Central bankers and others who help organize and build the world's financial engines are quite aware of the problems that fiat money, taxes and overlarge governments engender. Of course, being who they are, it apparently never occurs to them to do something productive like returning to a gold standard. No, in our opinion they embark instead on extraordinarily energetic and well-planned-out campaigns to ensure an ample supply – a steady flow – of buyers for worthless Western paper. In the 1980s and 1990s, the buyers were found in Japan, Asia and South America, to the eventual detriment of countries involved. In the 2000s, India and China and to some extent Russia have served as buyers of last resort. But now we have reason to believe the powers-that-be have set their sights on Africa.

Why Africa? As we just explained, there always has to be another country or region being groomed for "growth." China is a good example of such a country. The Chinese need to export to the West to keep the economy going, and the government is thus willing to continue to buy inflated American paper. But eventually China, and India, too, will grow to a point where they will not be able to provide a role as a buyer of last resort for Western central banks. Another vast, exploitable region will be needed – and that region likely will be Africa.
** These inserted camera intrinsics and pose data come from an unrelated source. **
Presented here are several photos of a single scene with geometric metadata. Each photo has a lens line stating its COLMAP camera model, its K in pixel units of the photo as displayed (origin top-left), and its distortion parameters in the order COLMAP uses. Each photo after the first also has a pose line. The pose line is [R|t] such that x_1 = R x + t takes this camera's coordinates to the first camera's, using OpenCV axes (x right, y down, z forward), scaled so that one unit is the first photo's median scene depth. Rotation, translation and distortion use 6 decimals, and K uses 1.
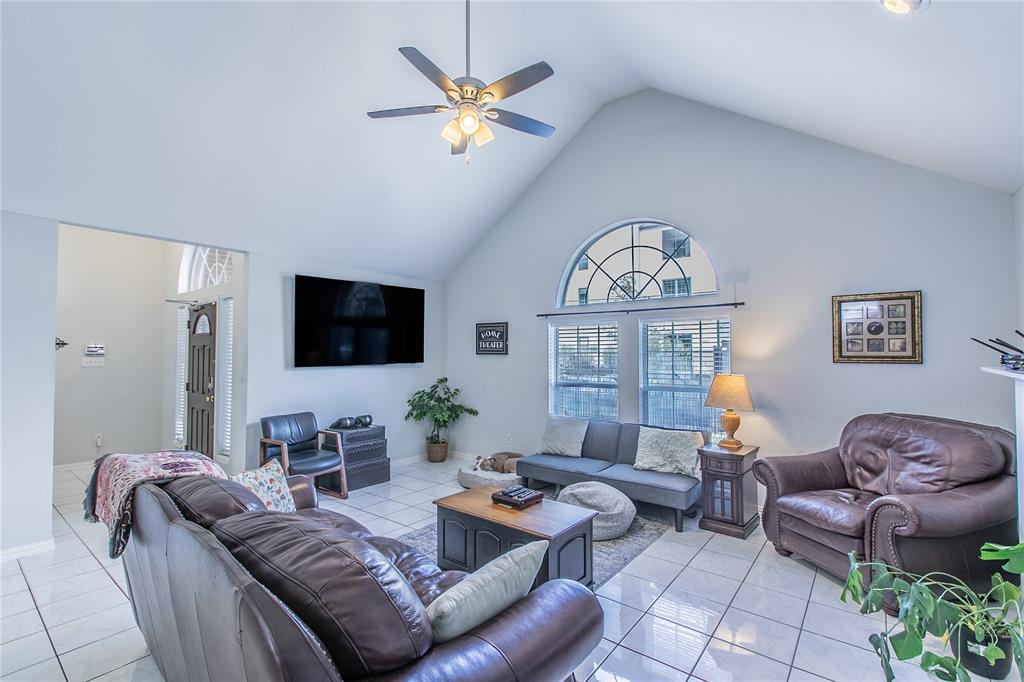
lens RADIAL K [[465.1, 0, 500.9], [0, 465.1, 338.9], [0, 0, 1]] dist [-0.000318, -0.001004]
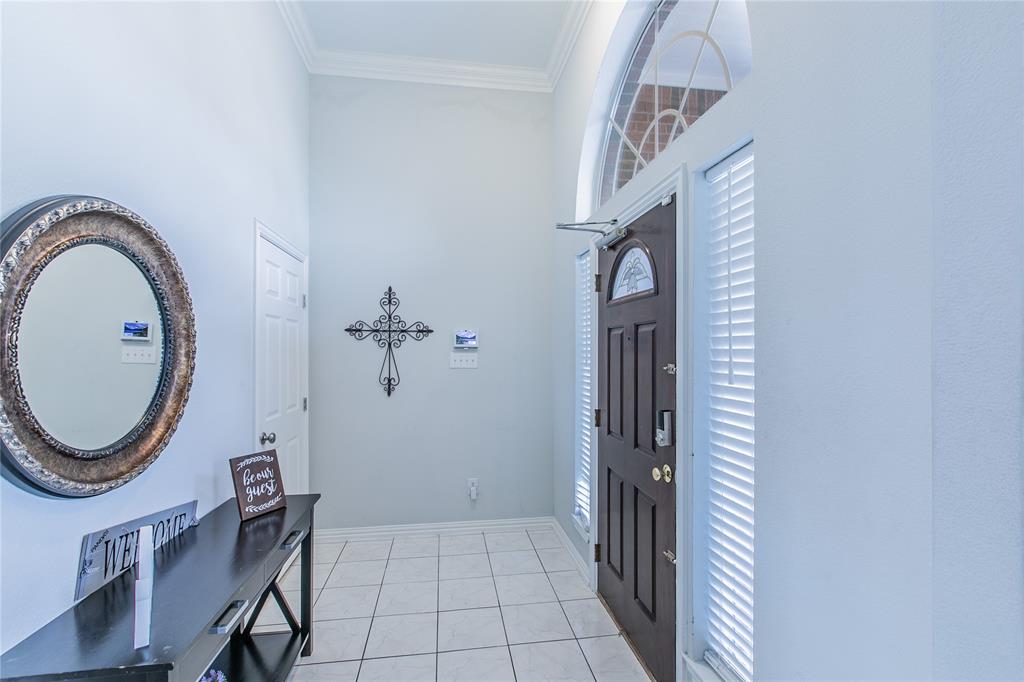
lens RADIAL K [[465.1, 0, 511.2], [0, 465.1, 343.6], [0, 0, 1]] dist [-0.000318, -0.001004]
pose [[0.749997, -0.003843, -0.661430, -0.441962], [0.014361, 0.999842, 0.010475, 0.023560], [0.661285, -0.017355, 0.749934, 0.612426]]
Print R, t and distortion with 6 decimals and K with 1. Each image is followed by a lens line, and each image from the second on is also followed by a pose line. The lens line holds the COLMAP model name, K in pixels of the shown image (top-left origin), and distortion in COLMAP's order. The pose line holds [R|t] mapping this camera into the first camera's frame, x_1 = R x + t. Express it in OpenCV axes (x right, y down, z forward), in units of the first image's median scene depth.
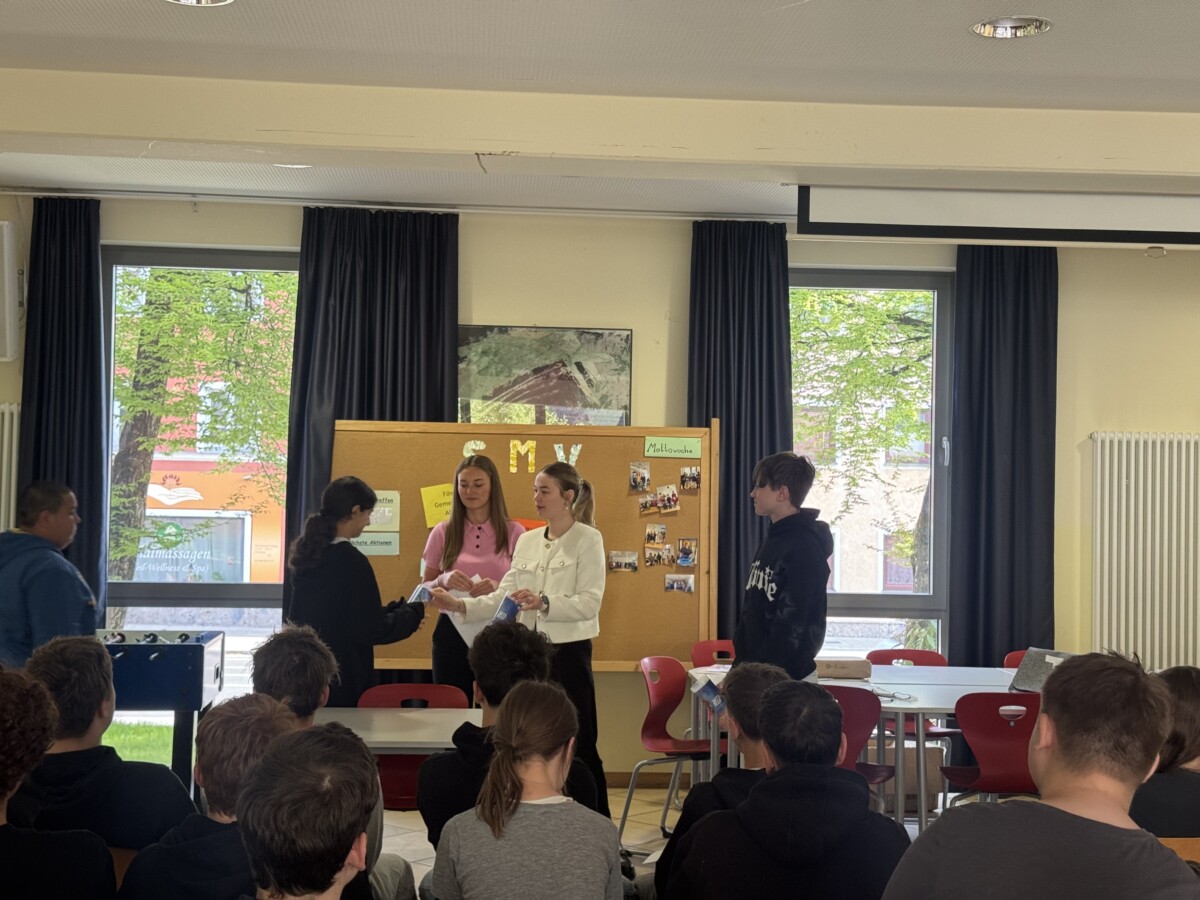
lens RADIAL K [[1715.0, 0, 600.0], [0, 1715.0, 450.0], [0, 0, 1]] dist [0.141672, -0.101147]
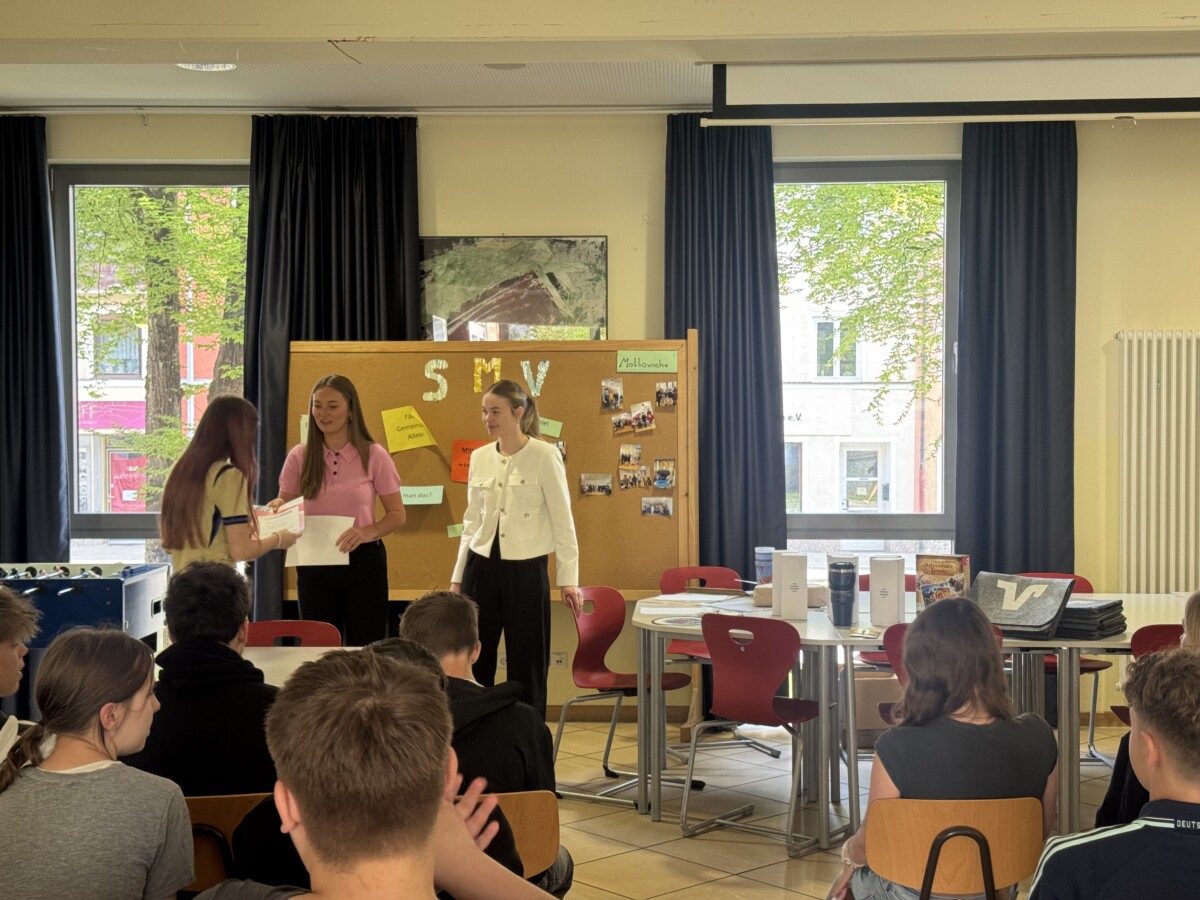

Of course it is not simple. In order for a region to be useful to the current consortium of central banks, it must be industrialized to a point where it can generate capital to purchase the requisite paper. It must also, as a region, be able provide at least rudimentary goods and services. While China and to a lesser extent India have been able to make the transition on their own to buyers "of last resort," it is likely that Africa will need a little more help.
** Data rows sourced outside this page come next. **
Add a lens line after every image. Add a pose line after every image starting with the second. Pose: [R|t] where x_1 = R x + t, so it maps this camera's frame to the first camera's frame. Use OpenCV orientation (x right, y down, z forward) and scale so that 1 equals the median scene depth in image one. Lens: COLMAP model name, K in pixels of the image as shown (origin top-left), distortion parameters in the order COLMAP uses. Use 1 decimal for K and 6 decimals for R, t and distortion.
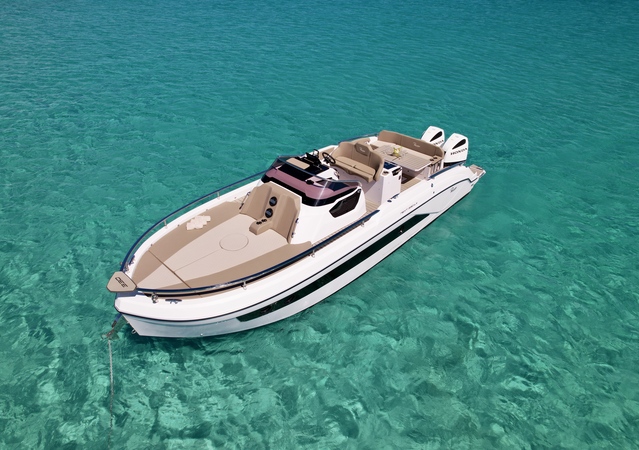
lens RADIAL K [[434.5, 0, 319.5], [0, 434.5, 225.0], [0, 0, 1]] dist [-0.000976, 0.000154]
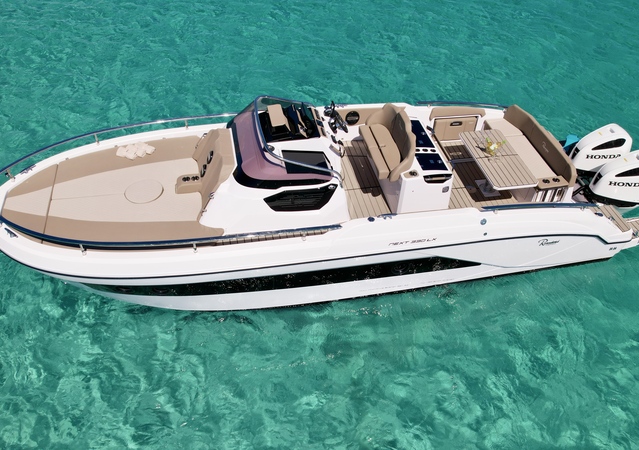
lens RADIAL K [[553.3, 0, 318.5], [0, 553.3, 299.2], [0, 0, 1]] dist [-0.028026, -0.001681]
pose [[0.819433, 0.433978, -0.374424, 0.455090], [-0.328718, 0.890959, 0.313267, -0.179562], [0.469547, -0.133621, 0.872737, 0.258459]]
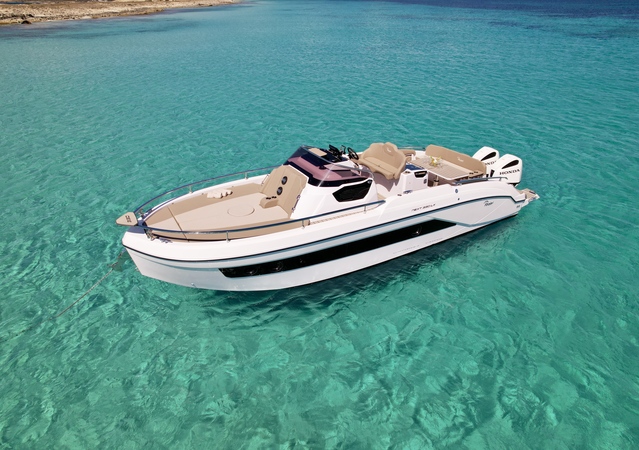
lens RADIAL K [[434.5, 0, 319.5], [0, 434.5, 225.0], [0, 0, 1]] dist [-0.000976, 0.000154]
pose [[0.958951, 0.118823, -0.257478, 0.254581], [-0.148844, 0.983755, -0.100361, 0.142771], [0.241370, 0.134566, 0.961058, 0.006254]]
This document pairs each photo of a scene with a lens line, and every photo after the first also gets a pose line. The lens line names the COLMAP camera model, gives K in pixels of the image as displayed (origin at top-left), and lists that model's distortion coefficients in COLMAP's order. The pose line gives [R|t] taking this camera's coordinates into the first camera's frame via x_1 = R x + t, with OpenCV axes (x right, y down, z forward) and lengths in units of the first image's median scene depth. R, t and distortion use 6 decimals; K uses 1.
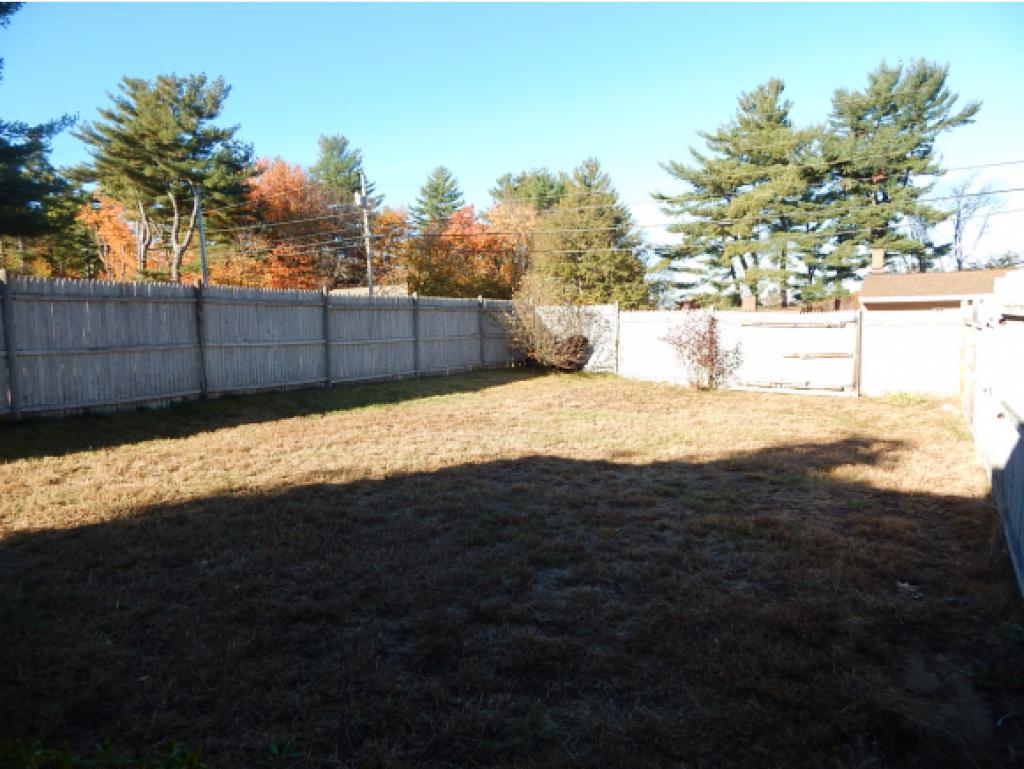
lens RADIAL K [[664.3, 0, 512.0], [0, 664.3, 384.5], [0, 0, 1]] dist [-0.000482, -0.000371]
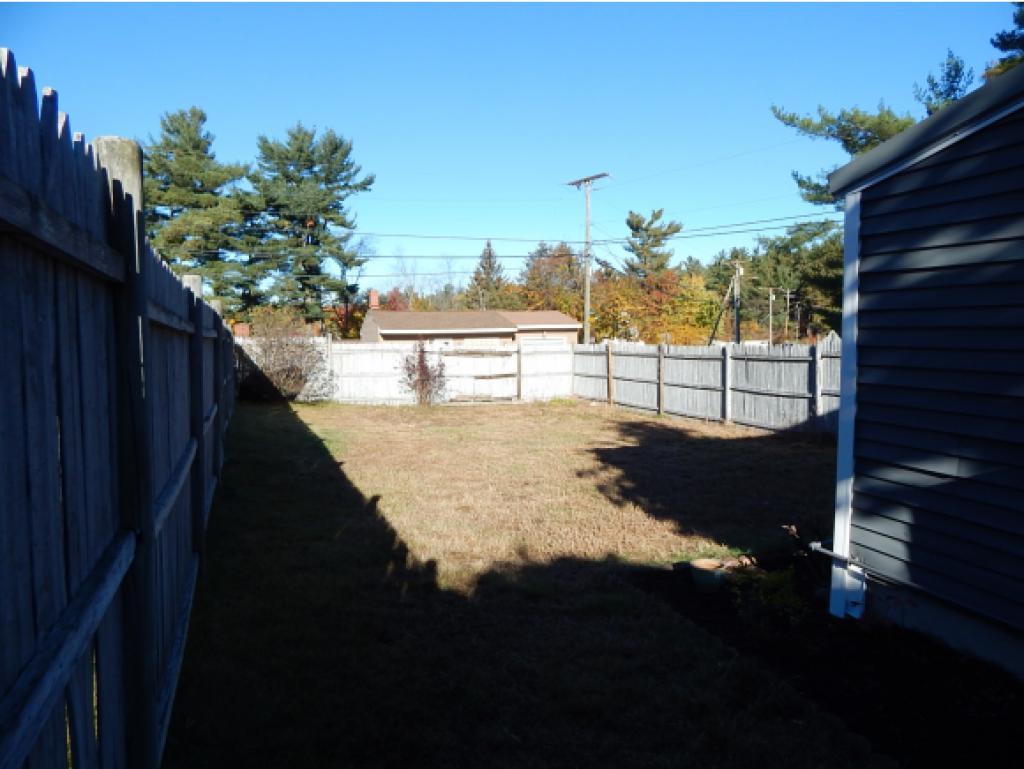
lens RADIAL K [[664.3, 0, 512.0], [0, 664.3, 384.5], [0, 0, 1]] dist [-0.000482, -0.000371]
pose [[0.612193, -0.046301, 0.789351, -1.529091], [0.073057, 0.997326, 0.001840, -0.064489], [-0.787326, 0.056542, 0.613939, 0.245240]]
If Africa can be converted to a region that regularly produces a necessary commodity like biofuel, then there is a good chance that it can eventually become the next India or China. It will seem just in the nick of time for the rest of the world – in need of another engine within the next few decades to do what China and India are doing now, for the West and its central banks.

After Thoughts

The idea that Africa can be industrialized and turned into an engine of world growth likely seems absurd at this point in time. But one only has to think of China and India 30 years ago to see that countries and even continents can turn around quickly. What is needed is industrialization. If biofuels can provide the necessary industry, especially under Western control, then the chances are that Africa can eventually emerge as a new industrial power over time.

We're not making any sort of moral judgment here – just observing. Look for increased talk about an African Union – along the lines of a European Union if this happens. Africa's tribal disunity will generate, no doubt, the same endemic corruption and misery that marked the last great wave of colonialism. And of course, great fortunes will be made. And great swathes of Western paper will be purchased.